Where in the data does the word "Processing" appear? Find those lines and copy them.
+ + + + +
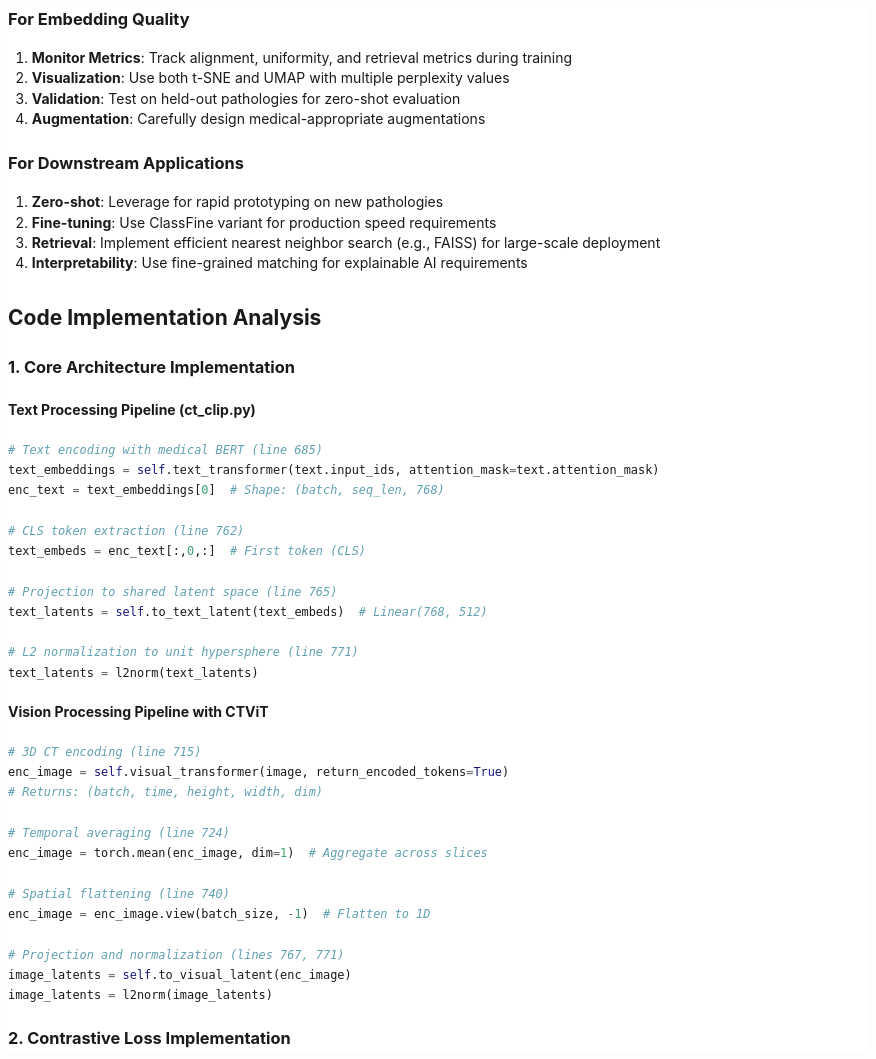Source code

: ### For Embedding Quality
1. **Monitor Metrics**: Track alignment, uniformity, and retrieval metrics during training
2. **Visualization**: Use both t-SNE and UMAP with multiple perplexity values
3. **Validation**: Test on held-out pathologies for zero-shot evaluation
4. **Augmentation**: Carefully design medical-appropriate augmentations

### For Downstream Applications
1. **Zero-shot**: Leverage for rapid prototyping on new pathologies
2. **Fine-tuning**: Use ClassFine variant for production speed requirements
3. **Retrieval**: Implement efficient nearest neighbor search (e.g., FAISS) for large-scale deployment
4. **Interpretability**: Use fine-grained matching for explainable AI requirements

## Code Implementation Analysis

### 1. Core Architecture Implementation

#### Text Processing Pipeline (ct_clip.py)
```python
# Text encoding with medical BERT (line 685)
text_embeddings = self.text_transformer(text.input_ids, attention_mask=text.attention_mask)
enc_text = text_embeddings[0]  # Shape: (batch, seq_len, 768)

# CLS token extraction (line 762)
text_embeds = enc_text[:,0,:]  # First token (CLS)

# Projection to shared latent space (line 765)
text_latents = self.to_text_latent(text_embeds)  # Linear(768, 512)

# L2 normalization to unit hypersphere (line 771)
text_latents = l2norm(text_latents)
```

#### Vision Processing Pipeline with CTViT
```python
# 3D CT encoding (line 715)
enc_image = self.visual_transformer(image, return_encoded_tokens=True)
# Returns: (batch, time, height, width, dim)

# Temporal averaging (line 724)
enc_image = torch.mean(enc_image, dim=1)  # Aggregate across slices

# Spatial flattening (line 740)
enc_image = enc_image.view(batch_size, -1)  # Flatten to 1D

# Projection and normalization (lines 767, 771)
image_latents = self.to_visual_latent(enc_image)
image_latents = l2norm(image_latents)
```

### 2. Contrastive Loss Implementation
+ + + + +
▶ [Result]
#### Text Processing Pipeline (ct_clip.py)
#### Vision Processing Pipeline with CTViT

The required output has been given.